Almost all parishes in the diocese maintain informative Web sites. These can function as a church bulletin, directory of ministries and photo album combined. But several parishes are now beginning to add Facebook pages to their presence on the Web. These include St. Philomene and St. Francis of Assisi parishes in Sacramento and Our Lady of Mercy Parish in Redding, where the parish’s Facebook page has more than 300 registered fans.
Father Jonathan Molina, parochial administrator of Our Lady of Mercy since last July, considers his parish’s Facebook page “a kind of online ministry.”
“For some people, it’s the only way to connect to them,” Father Molina said. “They don’t listen to announcements and they don’t read the bulletin, but they do check their e-mail.” Each time the parish updates its Facebook page status — that is, adds a new post — that update is popped into each fan’s e-mail inbox.
Besides posting announcements and information about the parish, Father Molina also uses the page to post short passages from the Gospels, photos from parish events, and links to other Web sites of interest to his community, such as CatholicCulture.org, CatholicsComeHome.com, and familyland.org.

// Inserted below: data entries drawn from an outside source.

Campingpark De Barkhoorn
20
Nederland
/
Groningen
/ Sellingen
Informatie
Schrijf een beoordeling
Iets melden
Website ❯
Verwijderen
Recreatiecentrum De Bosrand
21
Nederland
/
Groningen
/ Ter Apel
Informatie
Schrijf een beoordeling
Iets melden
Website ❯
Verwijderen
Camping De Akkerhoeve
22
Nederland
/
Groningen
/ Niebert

A posting for Tuesday, Feb. 16, for example, gave an explanation of “Mardi Gras” or “Fat Tuesday,” noting that it is formally known as “Shrove Tuesday,” the last day for Christians to indulge before the sober weeks of fasting that come with Lent.
Parishioners post on the Facebook page, too, asking for prayers, commenting on events and encouraging one another in their faith lives.

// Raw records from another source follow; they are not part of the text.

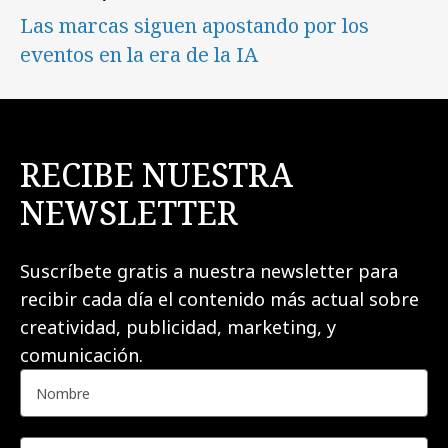
Las marcas siguen apostando por los
eventos en la era de la IA
RECIBE NUESTRA
NEWSLETTER
Suscríbete gratis a nuestra newsletter para
recibir cada día el contenido más actual sobre
creatividad, publicidad, marketing, y
comunicación.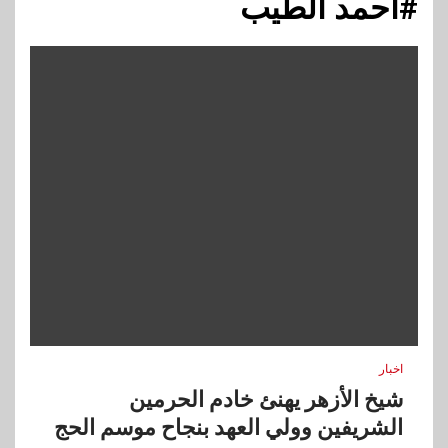
#احمد الطيب
اخبار
شيخ الأزهر يهنئ خادم الحرمين
الشريفين وولي العهد بنجاح موسم الحج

As a means of communication, Father Molina noted, the parish’s interactive Facebook page reaches a large section of the parish population, with parish Facebook fans ranging in age from teens to people in their 50s and 60s. “It’s not limited to the kids,” he told The Herald.
Not only parishes but religious leaders themselves are online with interactive social media. Priests and deacons have their own Web pages and blogs; groups dedicated to specific purposes have their own Facebook pages, such as “Circle of Friends” for single Catholics in the Roseville area and “Catholic Fellowship Club of Sacramento” for married and single adult Catholics.

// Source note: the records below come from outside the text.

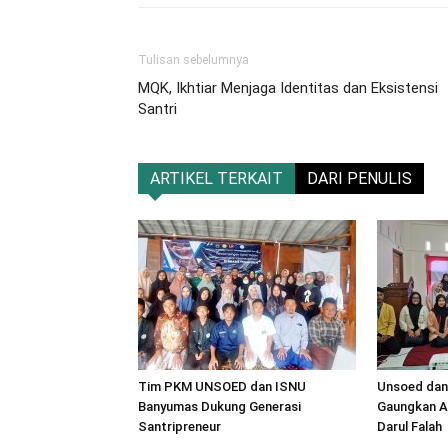
Tulisan sebelumnya
MQK, Ikhtiar Menjaga Identitas dan Eksistensi
Santri
ARTIKEL TERKAIT
DARI PENULIS
Tim PKM UNSOED dan ISNU
Unsoed dan
Banyumas Dukung Generasi
Gaungkan An
Santripreneur
Darul Falah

Yet as fast as people adapt to a new use of the technology it changes, Staszkow noted. Young people in particular immerse themselves in the new technological advances, so keeping in touch with them helps us see how the culture’s communication means are evolving, he said.
“For example, many young people don’t check their e-mail anymore, they text,” he said, explaining that they send text messages to one another through their cell phones.
Staszkow noted that teens text almost continually, while people in their 20s and 30s text more intermittently and people past the age of 40 tend not to text at all. Young adults will send text messages to their spouses, he explained, requesting an item at the grocery store on the commute home, while teens will text all day the way an earlier generation talked on the phone all day.
“The presence of this digital technology around us right now is like the advent of telephones or TVs,” he said. “When those new devices came in, people said, ‘Why would I put a telephone in my house?’ or “Why do we need a TV?’ Then in less time than you’d think, everybody had a phone and everyone had a TV.”
“These days, cell phones are like laptop computers,” Staszkow said. “You can e-mail, research, listen to music and watch movies on your cell phone,” he said. “Young people depend on them. And new, faster, smarter, cheaper versions come out all the time.”
As more people become accustomed to social networking Web sites such as Facebook — more than 132 million people had Facebook pages in June 2008 — it’s only natural that youth ministries, parishes and other religious groups will start using and expanding their use of social networking, Staszkow said. He pointed out that Pope Benedict XVI recently called for priests to use the new technology to evangelize.
“Following Jesus’ example, we have to go where the people are, and where people are is online,” he said.